### Written problem a
Repeat the entries from the line with "class: Bryopsida" to the line with "genus: Ctenodon", both included, and nothing else.
··· Text
0

I want to check if a directory in created on today's date. If it does then upload it on HDFS but if the modifying date of the dierectory is different then output as that directory already copied on HDFS.

#!/bin/sh
export DATA_PATH=/data/1/sanket
#We will enter the directory where we want to check other directories
cd $DATA_PATH

#Details of directories will be transfered into no_of_files.txt
ls -lh $DATA_PATH/ >> temp/no_of_files.txt

#We will extract name of the file from above file.
nameoffile=$(awk '{print $9}' temp/no_of_files.txt)

#Now we want today's date.
echo $(date) >> temp/date.txt

#So the modifying date and todays date will be copied to a variable.
filedate=$(awk '{print $6 $7}' temp/no_of_files.txt)
todaydate=$(awk '{print $2 $3}' temp/date.txt)

export "nameoffile"
export "filedate"
export "todaydate"

rm -fr $DATA_PATH/temp/no_of_files.txt
rm -fr $DATA_PATH/temp/name_of_files.txt
rm -fr $DATA_PATH/temp/date.txt

#Directory on HDFS where we want to copy data    
path=sanket_data

#First to check that modifying date of directory and today's date to match and if so
#then copy the data on HDFS, if they dont match then give error as file already copied.
······
··· Material provided
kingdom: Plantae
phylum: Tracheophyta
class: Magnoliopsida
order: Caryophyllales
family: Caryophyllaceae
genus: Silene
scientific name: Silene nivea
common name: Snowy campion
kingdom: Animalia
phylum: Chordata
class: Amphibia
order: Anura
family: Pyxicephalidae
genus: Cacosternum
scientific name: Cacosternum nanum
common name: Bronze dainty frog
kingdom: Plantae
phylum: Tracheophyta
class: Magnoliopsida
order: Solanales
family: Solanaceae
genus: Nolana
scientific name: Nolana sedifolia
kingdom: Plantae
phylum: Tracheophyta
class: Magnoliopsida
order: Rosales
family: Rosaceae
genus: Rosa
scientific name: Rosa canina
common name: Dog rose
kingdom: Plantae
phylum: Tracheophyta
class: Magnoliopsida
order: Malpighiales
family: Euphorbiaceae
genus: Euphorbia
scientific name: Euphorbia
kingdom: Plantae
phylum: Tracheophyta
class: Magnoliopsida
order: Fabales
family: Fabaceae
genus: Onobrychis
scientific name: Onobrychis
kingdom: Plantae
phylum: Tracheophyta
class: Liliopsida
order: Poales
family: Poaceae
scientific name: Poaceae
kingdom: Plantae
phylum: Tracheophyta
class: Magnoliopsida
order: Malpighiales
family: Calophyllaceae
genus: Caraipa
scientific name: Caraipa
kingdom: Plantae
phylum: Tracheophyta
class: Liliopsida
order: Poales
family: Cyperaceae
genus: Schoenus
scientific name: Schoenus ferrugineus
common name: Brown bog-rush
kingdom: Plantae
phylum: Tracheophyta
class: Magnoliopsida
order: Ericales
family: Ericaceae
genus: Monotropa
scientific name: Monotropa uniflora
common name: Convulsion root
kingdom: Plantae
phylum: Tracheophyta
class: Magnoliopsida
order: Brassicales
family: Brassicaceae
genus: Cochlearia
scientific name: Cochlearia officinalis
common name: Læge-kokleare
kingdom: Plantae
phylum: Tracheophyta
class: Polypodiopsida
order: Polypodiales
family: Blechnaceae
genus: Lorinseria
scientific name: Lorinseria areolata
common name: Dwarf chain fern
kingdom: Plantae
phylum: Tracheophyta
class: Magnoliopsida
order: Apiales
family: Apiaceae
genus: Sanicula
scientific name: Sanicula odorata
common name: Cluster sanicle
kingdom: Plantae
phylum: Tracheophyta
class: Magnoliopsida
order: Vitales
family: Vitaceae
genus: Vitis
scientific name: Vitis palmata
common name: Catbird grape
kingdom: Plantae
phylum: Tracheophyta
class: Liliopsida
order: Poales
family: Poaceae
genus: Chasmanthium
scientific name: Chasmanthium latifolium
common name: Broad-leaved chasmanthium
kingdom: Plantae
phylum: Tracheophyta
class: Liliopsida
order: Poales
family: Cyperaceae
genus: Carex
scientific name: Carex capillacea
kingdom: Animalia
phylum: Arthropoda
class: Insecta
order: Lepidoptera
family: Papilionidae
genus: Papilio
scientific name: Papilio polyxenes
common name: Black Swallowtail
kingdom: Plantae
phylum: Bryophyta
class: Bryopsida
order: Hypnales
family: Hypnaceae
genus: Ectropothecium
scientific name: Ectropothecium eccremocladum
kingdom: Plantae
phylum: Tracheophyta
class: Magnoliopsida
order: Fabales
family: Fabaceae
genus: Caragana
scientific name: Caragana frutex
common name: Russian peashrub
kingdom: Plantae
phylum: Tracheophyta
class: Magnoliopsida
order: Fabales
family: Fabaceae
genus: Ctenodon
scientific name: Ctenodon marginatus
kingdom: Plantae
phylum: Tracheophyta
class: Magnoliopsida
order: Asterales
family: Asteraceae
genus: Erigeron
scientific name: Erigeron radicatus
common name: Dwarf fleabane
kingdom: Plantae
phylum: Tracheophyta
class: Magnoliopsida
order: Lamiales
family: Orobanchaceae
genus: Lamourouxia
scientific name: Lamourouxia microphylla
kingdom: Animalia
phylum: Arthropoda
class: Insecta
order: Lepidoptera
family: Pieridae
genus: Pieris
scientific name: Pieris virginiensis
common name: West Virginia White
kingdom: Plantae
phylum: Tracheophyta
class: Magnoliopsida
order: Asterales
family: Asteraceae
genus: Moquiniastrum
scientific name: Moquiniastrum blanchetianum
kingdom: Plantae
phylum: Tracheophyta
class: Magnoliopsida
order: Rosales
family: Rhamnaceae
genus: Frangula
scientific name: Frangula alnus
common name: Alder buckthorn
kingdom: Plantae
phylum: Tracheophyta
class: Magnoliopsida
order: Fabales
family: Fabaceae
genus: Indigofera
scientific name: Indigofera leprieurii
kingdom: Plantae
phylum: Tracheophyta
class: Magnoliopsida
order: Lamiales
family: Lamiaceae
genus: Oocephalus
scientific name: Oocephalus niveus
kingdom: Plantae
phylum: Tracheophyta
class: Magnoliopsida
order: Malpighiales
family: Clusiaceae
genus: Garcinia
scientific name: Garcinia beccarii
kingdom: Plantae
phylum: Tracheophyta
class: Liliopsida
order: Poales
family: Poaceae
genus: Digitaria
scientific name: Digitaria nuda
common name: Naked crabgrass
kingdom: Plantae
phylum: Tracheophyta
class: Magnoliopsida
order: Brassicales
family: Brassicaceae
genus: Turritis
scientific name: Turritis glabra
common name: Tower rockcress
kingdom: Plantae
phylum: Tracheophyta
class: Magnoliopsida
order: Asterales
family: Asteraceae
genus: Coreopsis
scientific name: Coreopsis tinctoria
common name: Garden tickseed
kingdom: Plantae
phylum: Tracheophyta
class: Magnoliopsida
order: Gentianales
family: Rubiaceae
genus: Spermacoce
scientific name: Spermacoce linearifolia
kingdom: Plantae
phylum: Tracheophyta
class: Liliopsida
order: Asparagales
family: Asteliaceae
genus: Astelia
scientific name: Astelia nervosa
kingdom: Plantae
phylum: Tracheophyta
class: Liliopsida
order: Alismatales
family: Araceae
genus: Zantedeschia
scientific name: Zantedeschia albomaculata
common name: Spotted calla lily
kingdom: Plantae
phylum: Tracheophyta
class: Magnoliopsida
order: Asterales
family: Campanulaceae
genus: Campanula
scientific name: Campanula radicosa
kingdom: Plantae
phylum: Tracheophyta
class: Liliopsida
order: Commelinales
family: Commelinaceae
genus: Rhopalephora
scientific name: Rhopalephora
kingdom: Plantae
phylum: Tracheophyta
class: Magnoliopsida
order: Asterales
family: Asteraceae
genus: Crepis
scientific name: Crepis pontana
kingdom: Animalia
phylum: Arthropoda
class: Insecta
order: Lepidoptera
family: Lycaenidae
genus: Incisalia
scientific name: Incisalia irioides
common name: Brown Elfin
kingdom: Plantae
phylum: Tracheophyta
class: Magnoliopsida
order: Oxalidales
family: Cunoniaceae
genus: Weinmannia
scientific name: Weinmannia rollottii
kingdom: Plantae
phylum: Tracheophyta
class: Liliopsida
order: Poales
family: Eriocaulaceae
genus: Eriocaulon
······
### Written problem b
Pick up the post about the HDFS upload script right after its last line.

### Expected output a
class: Bryopsida
order: Hypnales
family: Hypnaceae
genus: Ectropothecium
scientific name: Ectropothecium eccremocladum
kingdom: Plantae
phylum: Tracheophyta
class: Magnoliopsida
order: Fabales
family: Fabaceae
genus: Caragana
scientific name: Caragana frutex
common name: Russian peashrub
kingdom: Plantae
phylum: Tracheophyta
class: Magnoliopsida
order: Fabales
family: Fabaceae
genus: Ctenodon

### Expected output b
if [[ "$filedate" == "$todaydate" ]]; then
for filename in $nameoffile; do
    #path=sanket_data
    #nameoffile=$(awk '{print $9}' temp/no_of_files.txt)
    #for filename in $nameoffile
    /usr/bin/hadoop fs -put $DATA_PATH/$filename /user/sanket/$path
    #echo $filename already copied!
    done
elif [[ "$filedate" != "$todaydate" ]]; then

    #/usr/bin/hadoop fs -put $DATA_PATH/$filename /user/sanket/$path
    echo $filename already copied!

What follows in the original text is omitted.